Hi, I just released Depicofier, which converts PICO-8's syntax to regular Lua syntax. I looked at a couple existing solutions but they didn't work for me, so I made this. It's open source under the MIT license on Github.
It should be feature complete, but if I missed anything please let me know.
Depicofier
Converts/translates PICO-8 style Lua syntax to standard clean Lua syntax. Download the latest release here.
This tool uses a publicly available and well-tested Lua language grammar to parse PICO-8 source code, so that any enhanced or special syntax or shorthand will only be converted where it should be.
If you like this tool please consider kicking me a dollar on Patreon.
Usage
Depicofier.exe [inFile] [outFile] Or to output source to console: Depicofier.exe [inFile] -print Switches: -strict Print warnings for Lua syntax not found in Pico 8 such as binary operators, integer division, and bitwise shifts |
Interesting approach. The PICO-8 specializations are all implemented internally as a line-based preprocessing step and have line-based behaviors. Is it possible to implement line endings in these grammars? (I notice it doesn't do short-ifs yet.)
Other implementations, for comparison:
Cool to see an increased interest in using Lua processing tools with PICO-8!
It does do short-ifs and the print shorthand, but I realized it would be extremely hard to implement in the Lua grammar via ANTLR, because it cares about line endings and Lua's grammar does not. Instead I process those two cases line-by-line. I still use the Lua grammar for them, but I only look at tokens for them.
I had issues with what appeared to be if shorthand edge cases in picotool's --pure-lua flag. I'm sure with time those'll be solved but it was easier for me to create my own than try and figure out where picotool's parser was going wrong for me.
I also looked at pico8-to-lua, but noticed it uses regex so it has no context awareness, which made me incredibly nervous about using it.
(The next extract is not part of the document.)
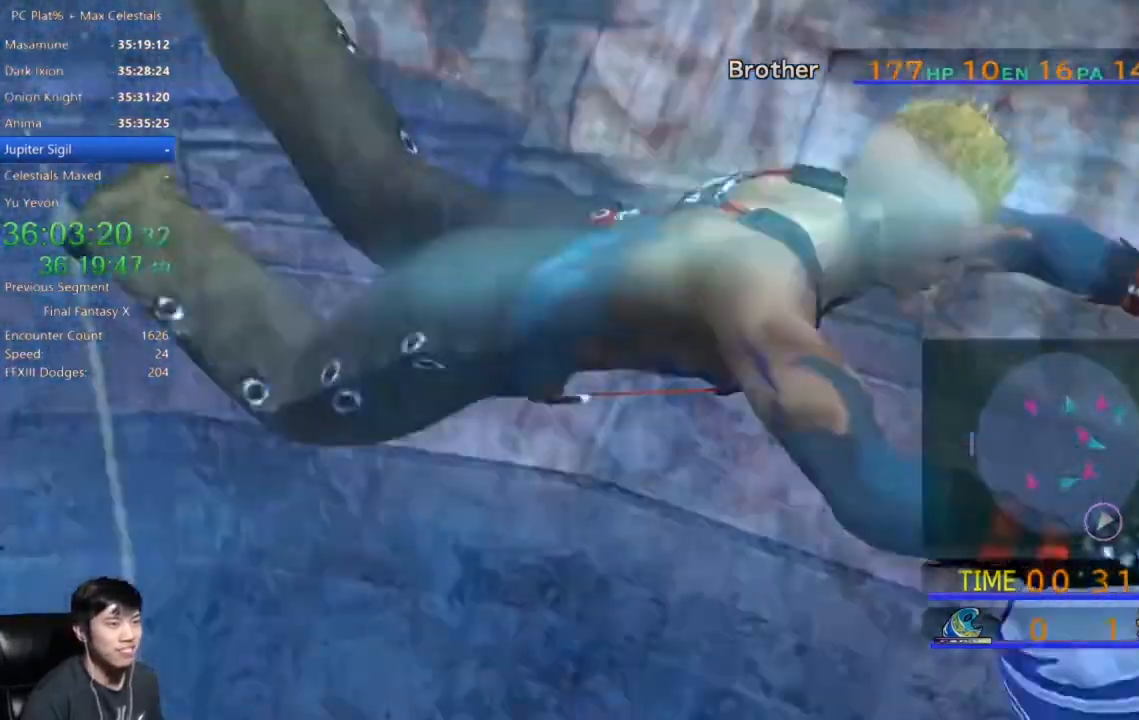
{"buttons": [], "left_stick": "down-left", "right_stick": "center", "events": []}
Looks cool. I wonder if it would be possible the opposite: Lua to P8. I would imagine a lot of cross compilers like moonscript, fennel, teal, etc are targeting canonical lua, but could run on P8 with slight modifications. Also, some libraries take a bit of work to get running on p8. I have written small "compat" files and sed scripts before, but never got beyond a clunky manual process.